# EXTRACT TO READ
Benson leaders are looking for a developer to build a hotel.
A feasibility study completed in July concluded that Benson has enough potential business for a second hotel.
The study recommends a limited-service hotel that’s part of a recognizable chain. The 80-90 rooms should go for $80-90 per night, it adds.
Now Benson officials are trying to find an interested developer, said Joe Stallings, the town’s economic-development coordinator.
“We’ve been sending out to potential hotel developers,” he said. “We’re trying to find someone to partner with to bring this project into fruition.”
Stallings said town leaders had previously identified hotels as a potential growth area in the Benson market, prompting them to commission the study.
“And the study goes to prove it – or at least provides some sort of credibility to that assumption,” he said.
According to the study, almost 100,000 people pass by Benson each day via the two interstates. Stallings said the town hopes to capture some of that traffic with the hotel.

Collected data:

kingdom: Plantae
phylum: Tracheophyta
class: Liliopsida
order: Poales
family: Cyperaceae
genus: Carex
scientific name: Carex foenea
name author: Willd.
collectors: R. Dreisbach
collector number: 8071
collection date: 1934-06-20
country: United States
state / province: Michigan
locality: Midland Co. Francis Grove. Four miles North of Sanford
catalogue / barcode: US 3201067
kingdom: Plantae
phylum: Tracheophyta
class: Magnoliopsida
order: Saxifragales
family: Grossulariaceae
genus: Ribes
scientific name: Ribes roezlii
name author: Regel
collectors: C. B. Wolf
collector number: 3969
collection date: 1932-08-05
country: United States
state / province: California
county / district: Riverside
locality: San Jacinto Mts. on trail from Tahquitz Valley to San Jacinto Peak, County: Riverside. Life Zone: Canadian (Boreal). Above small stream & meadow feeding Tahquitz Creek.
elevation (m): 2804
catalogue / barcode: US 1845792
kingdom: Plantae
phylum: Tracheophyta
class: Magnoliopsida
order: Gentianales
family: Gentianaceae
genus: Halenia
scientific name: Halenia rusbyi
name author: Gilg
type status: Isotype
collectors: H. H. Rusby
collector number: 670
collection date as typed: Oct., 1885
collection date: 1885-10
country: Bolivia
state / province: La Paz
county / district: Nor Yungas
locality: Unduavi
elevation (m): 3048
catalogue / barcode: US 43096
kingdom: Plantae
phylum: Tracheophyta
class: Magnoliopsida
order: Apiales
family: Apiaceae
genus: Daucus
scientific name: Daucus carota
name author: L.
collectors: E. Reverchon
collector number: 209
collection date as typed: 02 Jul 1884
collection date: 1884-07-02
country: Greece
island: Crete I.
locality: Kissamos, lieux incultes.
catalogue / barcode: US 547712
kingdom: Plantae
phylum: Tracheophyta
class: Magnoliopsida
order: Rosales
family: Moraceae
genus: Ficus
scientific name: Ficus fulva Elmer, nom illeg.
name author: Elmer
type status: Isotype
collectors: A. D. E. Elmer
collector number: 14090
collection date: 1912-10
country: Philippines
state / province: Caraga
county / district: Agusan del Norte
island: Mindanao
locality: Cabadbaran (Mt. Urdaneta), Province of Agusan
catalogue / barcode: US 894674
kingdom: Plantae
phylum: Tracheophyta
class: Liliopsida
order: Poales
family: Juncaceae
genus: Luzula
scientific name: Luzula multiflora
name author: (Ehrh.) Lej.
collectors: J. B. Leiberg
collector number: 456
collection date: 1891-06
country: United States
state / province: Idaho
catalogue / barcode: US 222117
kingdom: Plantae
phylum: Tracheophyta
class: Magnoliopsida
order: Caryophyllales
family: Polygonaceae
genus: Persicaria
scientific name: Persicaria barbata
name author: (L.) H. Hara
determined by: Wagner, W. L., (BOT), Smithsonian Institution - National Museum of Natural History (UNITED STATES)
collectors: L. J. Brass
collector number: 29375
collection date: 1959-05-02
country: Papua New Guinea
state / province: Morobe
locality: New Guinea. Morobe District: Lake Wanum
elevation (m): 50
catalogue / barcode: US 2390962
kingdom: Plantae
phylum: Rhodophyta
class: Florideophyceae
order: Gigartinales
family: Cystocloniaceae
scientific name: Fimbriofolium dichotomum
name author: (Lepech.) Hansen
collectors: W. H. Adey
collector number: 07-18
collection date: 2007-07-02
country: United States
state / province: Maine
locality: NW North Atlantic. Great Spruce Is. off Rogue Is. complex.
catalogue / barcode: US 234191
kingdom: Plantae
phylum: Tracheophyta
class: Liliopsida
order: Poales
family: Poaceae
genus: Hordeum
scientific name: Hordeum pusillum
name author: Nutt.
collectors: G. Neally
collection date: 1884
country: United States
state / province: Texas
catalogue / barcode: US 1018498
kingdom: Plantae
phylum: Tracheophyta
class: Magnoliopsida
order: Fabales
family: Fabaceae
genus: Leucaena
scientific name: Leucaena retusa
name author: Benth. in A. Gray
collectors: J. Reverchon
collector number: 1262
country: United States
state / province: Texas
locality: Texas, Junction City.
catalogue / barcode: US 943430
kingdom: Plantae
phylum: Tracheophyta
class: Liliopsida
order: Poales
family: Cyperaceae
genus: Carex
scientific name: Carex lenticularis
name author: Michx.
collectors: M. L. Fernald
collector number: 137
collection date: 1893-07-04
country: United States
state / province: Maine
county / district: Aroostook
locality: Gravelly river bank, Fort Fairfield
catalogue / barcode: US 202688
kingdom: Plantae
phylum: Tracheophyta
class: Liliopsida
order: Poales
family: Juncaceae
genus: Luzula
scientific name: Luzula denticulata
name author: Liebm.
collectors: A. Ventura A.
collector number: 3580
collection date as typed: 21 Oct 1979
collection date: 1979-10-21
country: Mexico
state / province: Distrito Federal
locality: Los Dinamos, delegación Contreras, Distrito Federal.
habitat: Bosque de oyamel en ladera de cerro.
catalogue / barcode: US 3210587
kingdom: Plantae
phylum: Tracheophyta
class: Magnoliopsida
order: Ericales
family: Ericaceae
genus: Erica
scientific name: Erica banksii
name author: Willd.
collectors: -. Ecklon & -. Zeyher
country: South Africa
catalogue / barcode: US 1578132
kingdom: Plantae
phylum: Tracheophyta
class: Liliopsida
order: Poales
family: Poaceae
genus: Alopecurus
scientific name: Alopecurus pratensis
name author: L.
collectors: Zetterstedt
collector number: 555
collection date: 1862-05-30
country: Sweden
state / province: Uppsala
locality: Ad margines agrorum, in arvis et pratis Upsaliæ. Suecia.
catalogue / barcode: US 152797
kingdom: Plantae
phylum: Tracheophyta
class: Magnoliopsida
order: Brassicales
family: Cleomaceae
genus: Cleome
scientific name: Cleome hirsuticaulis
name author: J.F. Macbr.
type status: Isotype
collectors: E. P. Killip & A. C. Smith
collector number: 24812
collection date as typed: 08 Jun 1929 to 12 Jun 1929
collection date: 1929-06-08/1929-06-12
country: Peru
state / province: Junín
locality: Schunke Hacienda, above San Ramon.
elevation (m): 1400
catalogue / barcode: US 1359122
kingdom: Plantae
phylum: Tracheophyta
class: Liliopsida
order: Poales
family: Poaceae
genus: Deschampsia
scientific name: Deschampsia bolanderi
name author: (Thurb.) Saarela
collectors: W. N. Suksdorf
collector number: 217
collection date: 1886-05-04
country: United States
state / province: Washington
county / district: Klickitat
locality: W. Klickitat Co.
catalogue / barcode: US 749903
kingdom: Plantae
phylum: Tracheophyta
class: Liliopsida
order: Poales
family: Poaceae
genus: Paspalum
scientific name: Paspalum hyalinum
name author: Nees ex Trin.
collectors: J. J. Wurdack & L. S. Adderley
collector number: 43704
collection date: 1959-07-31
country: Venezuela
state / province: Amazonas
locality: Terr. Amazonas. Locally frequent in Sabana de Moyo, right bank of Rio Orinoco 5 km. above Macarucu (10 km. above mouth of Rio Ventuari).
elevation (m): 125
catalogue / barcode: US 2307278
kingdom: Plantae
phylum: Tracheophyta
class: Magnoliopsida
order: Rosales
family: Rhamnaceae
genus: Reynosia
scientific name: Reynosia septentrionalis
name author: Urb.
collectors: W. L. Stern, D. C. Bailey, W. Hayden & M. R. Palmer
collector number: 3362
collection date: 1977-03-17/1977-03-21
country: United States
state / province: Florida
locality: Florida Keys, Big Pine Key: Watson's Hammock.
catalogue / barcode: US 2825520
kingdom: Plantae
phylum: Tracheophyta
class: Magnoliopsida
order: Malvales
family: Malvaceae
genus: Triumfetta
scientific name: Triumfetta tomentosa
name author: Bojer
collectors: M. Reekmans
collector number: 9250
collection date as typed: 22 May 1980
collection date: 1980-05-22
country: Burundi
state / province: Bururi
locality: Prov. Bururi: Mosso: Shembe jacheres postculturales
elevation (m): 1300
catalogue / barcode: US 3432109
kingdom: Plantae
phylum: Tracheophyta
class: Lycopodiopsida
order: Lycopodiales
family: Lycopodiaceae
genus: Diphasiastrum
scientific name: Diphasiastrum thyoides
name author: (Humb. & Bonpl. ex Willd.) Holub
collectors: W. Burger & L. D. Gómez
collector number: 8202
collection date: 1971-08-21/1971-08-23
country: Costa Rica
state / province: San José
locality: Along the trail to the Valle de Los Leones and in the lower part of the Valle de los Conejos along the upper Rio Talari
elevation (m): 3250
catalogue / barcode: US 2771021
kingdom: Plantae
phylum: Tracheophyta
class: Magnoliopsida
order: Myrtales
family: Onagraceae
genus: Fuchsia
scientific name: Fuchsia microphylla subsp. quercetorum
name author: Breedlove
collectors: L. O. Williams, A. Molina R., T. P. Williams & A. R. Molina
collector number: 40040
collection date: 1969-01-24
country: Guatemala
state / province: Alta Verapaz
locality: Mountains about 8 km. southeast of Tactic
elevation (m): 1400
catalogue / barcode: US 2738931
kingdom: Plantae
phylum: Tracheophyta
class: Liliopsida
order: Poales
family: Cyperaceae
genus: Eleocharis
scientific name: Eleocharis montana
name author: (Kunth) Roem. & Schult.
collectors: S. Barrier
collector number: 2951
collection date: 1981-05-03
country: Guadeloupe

# REQUIRED WORK
Continue the report on Benson's search for a hotel developer, starting after its final sentence.

# ANSWER AREA
“The amount of people who travel up and down I-95 and I-40 that are going places – from home to vacationing or whatever – might be able to be captured,” he said. “It plays into our plans on trying to continue to grow the Benson market and trying to provide those services that people are wanting.”
Stallings said Benson does not yet have a timeline for building a hotel; right now, the town is focused on attracting a developer.
Benson has a Days Inn. But according to the study, many people pass it by, opting to stay in Smithfield and Dunn – even if they have business in Benson. The study said a new hotel might be able to capture those travelers.
Benson would offer a financial incentive to the developer. In the first year, the town will refund half of the property taxes. In the second year, the refund will fall to 40 percent. It will continue to fall 10 percentage points each year, expiring after five years. To qualify, the developer would have to build a hotel of at least 50 rooms and spend at least $2.5 million on the property.
Hotel studies typically costs $4,000 to $6,000. The economic-development branch of ElectriCities paid for Benson’s study.
ElectriCities, which serves North Carolina’s public power towns, funds these studies for members upon request, said Rebecca Agner, manager of strategic communications.
“It is one of our standard offerings, and mostly it’s to see if the community can support a hotel,” she said.
Having such data is important for towns to be able to attract developers, especially large chains, Agner said.
“Retailers have a very scientific approach,” she said. “They use numbers, and you have to be able to prove demographics and traffic counts and statistics about the area before a retailer will consider the area.”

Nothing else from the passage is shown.